Problem. Two sources, A and B, emit sound waves, in phase, each of wavelength $\lambda$ and amplitude $D_M$. Consider a point P that is a distance $r_A$ from A and $r_B$ from B. Show that if $r_A$ and $r_B$ are nearly equal ($r_A - r_B \ll r_A$). then the amplitude varies approximately with position as

$$\frac{2D_M}{r_A} \, \cos \frac{\pi}{\lambda} (r_A - r_B)$$

Let D(x, t) be the function that describes the displacement of the sound waves at some time t and a distance x from the source. I figure that the displacement at point P must be $D(r_A, t) + D(r_B, t)$ right? One thing I'm noticing is that the expression for the amplitude given in the problem statement does not vary with time. What gives?

 

[e(ho0n3]

If I look at the situation when t = 0, I get that the displacement at P is

$$D_M \sin kr_A + D_M \sin kr_B = 2D_M \sin \frac{\pi}{\lambda} (r_A + r_B) \cos \frac{\pi}{\lambda} (r_A - r_B)$$

How in the world does the sine expression simplify to 1/r_A?

 

[andrevdh]

This problem describes the double slit interference pattern at a point near the central maximum.
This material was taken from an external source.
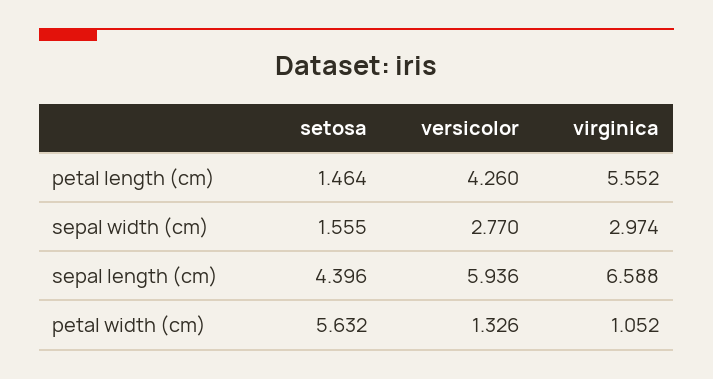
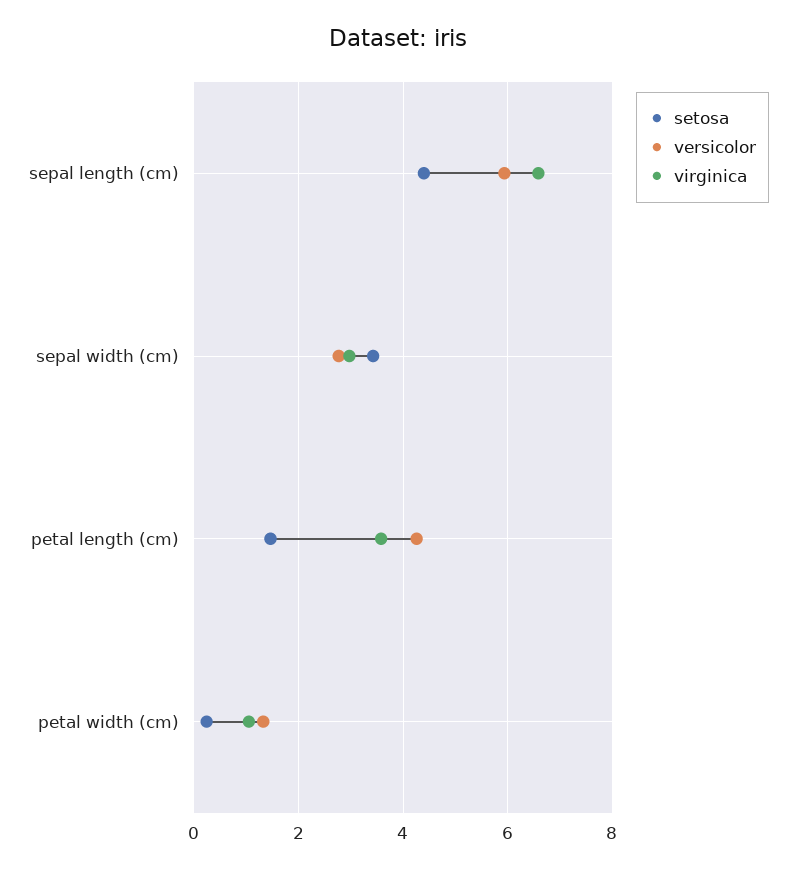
virginica, petal length (cm): 5.552 -> 3.6
setosa, sepal width (cm): 1.555 -> 3.4
setosa, petal width (cm): 5.632 -> 0.2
The signal might vary with time, but per definition the amplitude is the maximum (minimum) strength of the resulting signal.

 

[e(ho0n3]

Interesting. However, I'm still puzzled as why the sine term simplifies to 1/r_A.

 

[andrevdh]

I can get close :

The phase difference, $$\delta$$, between the two waves at the point P will be small under the stated conditions. Since the amplitude of the resultant at P is proportional to

$$\cos^2(\frac{\delta}{2})$$

which under the stated conditions reduces to

$$\cos(\frac{\delta}{2})$$

The phase difference at the point P is given by

$$\delta = k \Delta r$$

with the wave number $$k = \frac{2 \pi}{\lambda}$$. We therefore have that

$$\cos(\frac{\pi \Delta r}{\lambda})$$

for the above mentioned.

I am very suspicious about the $$\frac{1}{r}$$ term in the given solution, since the dimension is then incorrect.

 

[e(ho0n3]

Since the amplitude of the resultant at P is proportional to

$$\cos^2(\frac{\delta}{2})$$

How do you know that? Where did you get that expression from?

I am very suspicious about the $$\frac{1}{r}$$ term in the given solution, since the dimension is then incorrect.

You're right. Perhaps it is incorrect. I think we can safely ignore the 1/r_A term.

 

[e(ho0n3]

It just hit me. The problem wants the maximum displacement, i.e. the amplitude at point P. The displacement at P is given by:

$$2D_M \cos \frac{\pi}{\lambda} (r_A - r_B) \sin (\pi / \lambda (r_A + r_B) + \omega t)$$

and the maximum displacement or amplitude is just

$$2D_M \cos \frac{\pi}{\lambda} (r_A - r_B)$$

Duh!